* _TASK INPUT_:
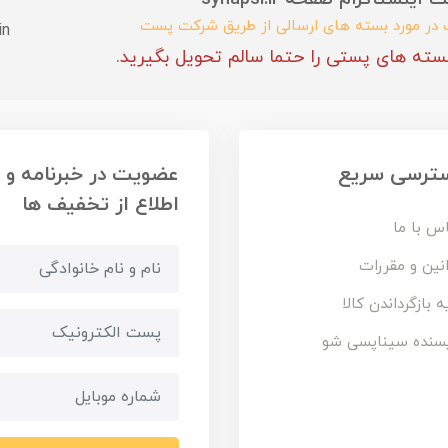
ب در مورد بسته های ارسالی از طریق شرکت پست
in
سته های پستی را حتما سالم تحویل بگیرید.
ترسی سریع
عضویت در خبرنامه و
اطلاع از تخفیف ها
س با ما
نین و مقررات
ه بازگرداندن کالا
سنده سیناپسی شو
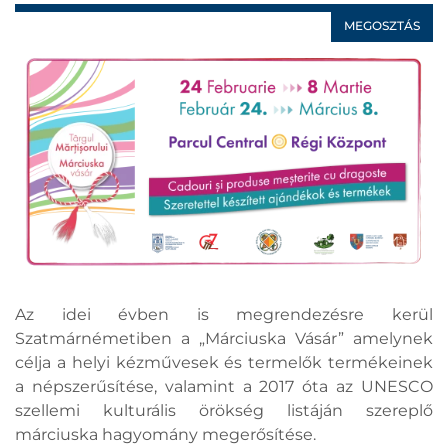
MEGOSZTÁS
Az idei évben is megrendezésre kerül
Szatmárnémetiben a „Márciuska Vásár” amelynek
célja a helyi kézművesek és termelők termékeinek
a népszerűsítése, valamint a 2017 óta az UNESCO
szellemi kulturális örökség listáján szereplő
márciuska hagyomány megerősítése.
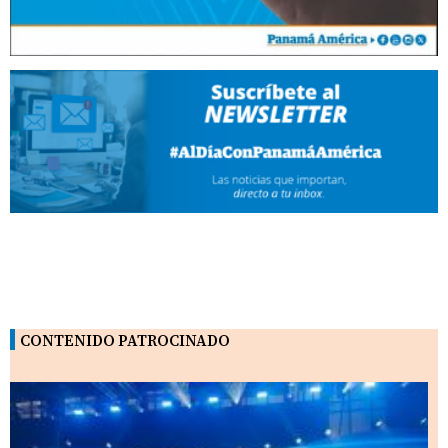
CONTENIDO PATROCINADO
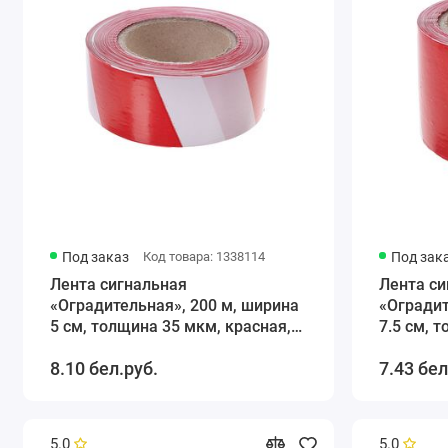
Под заказ
Код товара: 1338114
Под зак
Лента сигнальная
Лента си
«Оградительная», 200 м, ширина
«Оградит
5 см, толщина 35 мкм, красная,
7.5 см, 
белая
белая
8.10 бел.руб.
7.43 бел
5.0
5.0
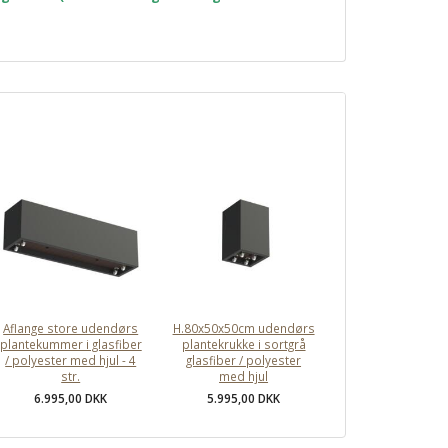
Aflange store udendørs
H.80x50x50cm udendørs
plantekummer i glasfiber
plantekrukke i sortgrå
/ polyester med hjul - 4
glasfiber / polyester
str.
med hjul
6.995,00 DKK
5.995,00 DKK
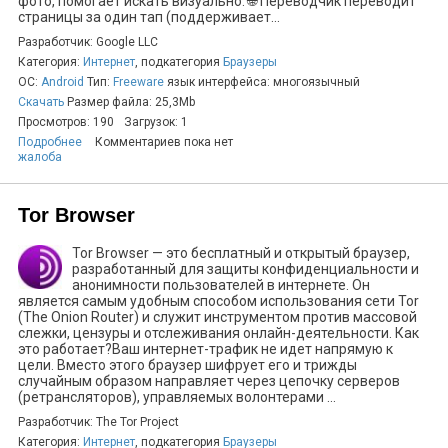
фото, помогает искать визуально. 🌐 Переводчик переводит
страницы за один тап (поддерживает...
Разработчик: Google LLC
Категория:
Интернет
, подкатегория
Браузеры
ОС:
Android
Тип:
Freeware
язык интерфейса: многоязычный
Скачать
Размер файла: 25,3Mb
Просмотров: 190
Загрузок: 1
Подробнее
Комментариев пока нет
жалоба
Tor Browser
Tor Browser — это бесплатный и открытый браузер,
разработанный для защиты конфиденциальности и
анонимности пользователей в интернете. Он
является самым удобным способом использования сети Tor
(The Onion Router) и служит инструментом против массовой
слежки, цензуры и отслеживания онлайн-деятельности. Как
это работает?Ваш интернет-трафик не идет напрямую к
цели. Вместо этого браузер шифрует его и трижды
случайным образом направляет через цепочку серверов
(ретрансляторов), управляемых волонтерами ...
Разработчик: The Tor Project
Категория:
Интернет
, подкатегория
Браузеры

* _DESCRIPTION OF THE TASK_: Among the lines above, return those that contain the string "polyester".

* _FINISHED TASK_:
/ polyester med hjul - 4
glasfiber / polyester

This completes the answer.